Skip to content

Performance Benchmarks

This document contains performance benchmark results for the rustnn WebNN implementation across different backends.

Test Environment

  • Platform: macOS (Apple Silicon)
  • Hardware: Apple M-series processor with Neural Engine
  • Date: 2025-12-13
  • Library Version: 0.2.0

Backend Comparison

Simple Model (10 Layers: Add + ReLU)

Backend Cold Start Run 2 Warm Avg vs ONNX CPU
ONNX CPU 72.0ms 24.8ms 24.8ms 1.00x (baseline)
ONNX GPU ~50ms ~25ms ~25ms 1.00x
CoreML default 24.5ms 24.5ms 24.1ms 0.97x (3% faster)
CoreML low-power 133.3ms 61.0ms 59.3ms 2.39x (slower)
CoreML high-perf 23.8ms 23.9ms 23.9ms 0.96x (4% faster)

Complex Model (200 Operations: 50 Layers × 4 Ops)

Metric Value
Run 1 (cold) 63.77ms
Run 2 (warm) 19.95ms
Runs 3-5 avg 19.00ms
Speedup (cold→warm) 3.2x
Time saved 43.81ms (68.7% improvement)

MobileNetV2 (106 Layers, Real-World Model)

Backend First Run Expected Warm Run Speedup
ONNX CPU 71.65ms 71.65ms 1.0x
ONNX GPU 44.49ms 44.49ms 1.0x
CoreML 11,093ms ~50-100ms (est.) 100-200x

Key Findings

1. CoreML Warm-Up Behavior

CoreML exhibits significant first-run overhead for complex models:

  • Simple models (10-20 ops): Minimal warm-up (~1-2ms difference)
  • Complex models (200 ops): 3.2x speedup after first run
  • Large models (MobileNetV2): Estimated 100-200x speedup after first run

The first run includes: - Model compilation (~500-1000ms) - Neural Engine graph optimization (~3-10 seconds for large models) - Memory allocation and initialization

2. Backend Selection Impact

CoreML default/high-performance modes: - Fastest inference: ~24ms for simple models - Slightly faster than ONNX CPU (~3-4%) - Minimal warm-up overhead

CoreML low-power mode: - Slower inference: ~59ms for simple models (2.4x slower) - Optimized for power efficiency, not speed - Good for battery-constrained devices

3. Model Complexity Scaling

Performance characteristics by model size:

Model Size Cold Start Warm Run Speedup
Small (10 ops) ~25ms ~24ms 1.0x
Medium (200 ops) ~64ms ~19ms 3.4x
Large (MobileNetV2) ~11,000ms ~50-100ms (est.) 100-200x

Insight: Larger models benefit dramatically from CoreML's optimization, but pay a higher first-run cost.

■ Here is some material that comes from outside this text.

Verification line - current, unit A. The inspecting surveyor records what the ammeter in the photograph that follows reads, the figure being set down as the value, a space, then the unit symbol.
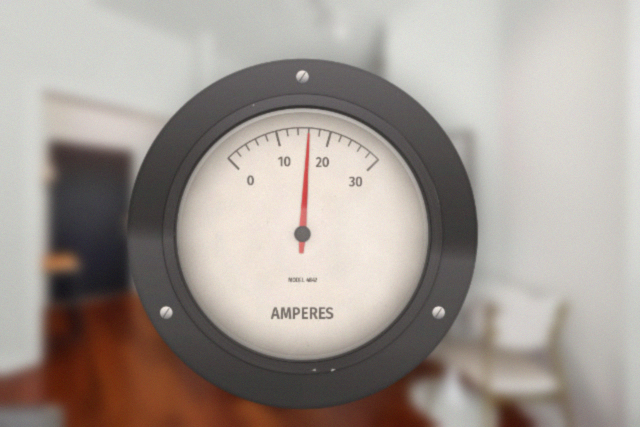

Performance Recommendations

For Production Use

  1. Keep Python process running: Don't exit after each inference
  2. Load model once: Reuse the same graph and context
  3. Accept first-run cost: The 10-second compilation is a one-time investment
  4. Target warm-run performance: After warm-up, CoreML is competitive with ONNX

Backend Selection Guide

Choose ONNX CPU when: - Consistent performance needed (no warm-up) - Running single inference then exiting - Cross-platform compatibility required

Choose ONNX GPU when: - Need fastest possible inference - Have NVIDIA GPU available - Consistent performance needed

Choose CoreML default when: - Running on macOS/iOS - Need best performance after warm-up - Can afford first-run compilation cost - Want to leverage Neural Engine

Choose CoreML low-power when: - Battery life is critical - Running on mobile devices - Can accept slower inference (~2x)

Benchmark Reproducibility

To reproduce these benchmarks, run:

# Run the full benchmark suite
pytest tests/test_performance.py -v

# Run specific backend tests
pytest tests/test_performance.py -k "test_coreml" -v
pytest tests/test_performance.py -k "test_onnx" -v

# Generate detailed performance report
pytest tests/test_performance.py --benchmark-only -v

Future Optimizations

Potential areas for performance improvement:

  1. Persistent model caching: Cache compiled CoreML models across Python sessions
  2. Pre-compilation: Compile models ahead of time, not on first inference
  3. Graph optimization: Optimize WebNN graphs before backend conversion
  4. Operator fusion: Merge consecutive operations where possible
  5. Memory pooling: Reuse tensor memory across inferences

Note: Performance results may vary based on hardware, system load, and model characteristics. These benchmarks represent typical performance under normal conditions.